Supplied text

● ● ● ● ●

Miyazaki’s most recent film, The Wind Rises, didn’t seem like it would lend itself naturally to animation: it’s a biopic of aircraft designer Jiro Horikoshi, and how his Mitsubishi A6M Zero plane was a major part of Japan’s airpower in World War II. Clocking in at more than two hours, The Wind Rises was also rated PG-13 by the MPAA. A long animated film that’s neither content-appropriate for children nor designed to be enjoyed by families was a three-strikes situation for the film. It was released in the States through Disney’s Touchstone Pictures label. Though Touchstone was once a bustling studio, by the mid-2010s, it was a disposal unit for a largely unfruitful deal with DreamWorks Pictures. The Wind Rises, which grossed just over $5 million in 496 theaters domestically, was the last non-DreamWorks film from Touchstone.

And yet The Wind Rises garnered strong praise from many critics. Though the biopic was an unexpected choice for the medium of animation, its honest and clear-eyed depiction of the destruction of war, as filtered through the eyes of one of its creators, was bracing to experience in hand-drawn animation. It’s a shame that so few people got to experience it in theaters. But with Disney no longer holding the reins on Ghibli’s American releases, it’s a good time to take a deep dive into the studio’s catalog, possibly starting with strong, ambitious features like The Wind Rises, or earlier Ghibli classics like Spirited Away and My Neighbor Totoro.

● ● ● ● ●

Dataset extract
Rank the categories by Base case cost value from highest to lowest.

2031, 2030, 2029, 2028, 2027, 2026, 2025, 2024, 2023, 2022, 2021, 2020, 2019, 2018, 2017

● ● ● ● ●

Problem set
a - According to the passage on The Wind Rises, why was the film in a "three-strikes situation"? Answer in one to three sentences.
b - Reproduce everything in the passage on The Wind Rises from "And yet The" down to "My Neighbor Totoro.".
c - Resume the passage on The Wind Rises from where it stops.
The lines above are separate from the passage on The Wind Rises.

Responses for each task
a - The film ran more than two hours, and its PG-13 rating made it not content-appropriate for children. It also wasn't designed to be enjoyed by families.

b -
And yet The Wind Rises garnered strong praise from many critics. Though the biopic was an unexpected choice for the medium of animation, its honest and clear-eyed depiction of the destruction of war, as filtered through the eyes of one of its creators, was bracing to experience in hand-drawn animation. It’s a shame that so few people got to experience it in theaters. But with Disney no longer holding the reins on Ghibli’s American releases, it’s a good time to take a deep dive into the studio’s catalog, possibly starting with strong, ambitious features like The Wind Rises, or earlier Ghibli classics like Spirited Away and My Neighbor Totoro.

c -
For decades Ghibli was opposed to letting their films stream digitally. Disney tried to broker a streaming deal before its contract ended, but failed. The massively popular Disney Plus streaming service has no evidence that Studio Ghibli was ever a part of the Walt Disney Company.

But in 2019, Ghibli shifted that policy, allowing digital purchase of its films for the first time. Spring of 2020 saw Ghibli movies coming to Netflix in countries outside the U.S., and to the newly launched HBO Max in America. Over the last 30 years, through various acquisitions, Disney has tried to gobble up every major franchise and valuable entertainment property under the sun. But no matter how much its creative team adored Hayao Miyazaki, Disney was never really able to stomach Studio Ghibli.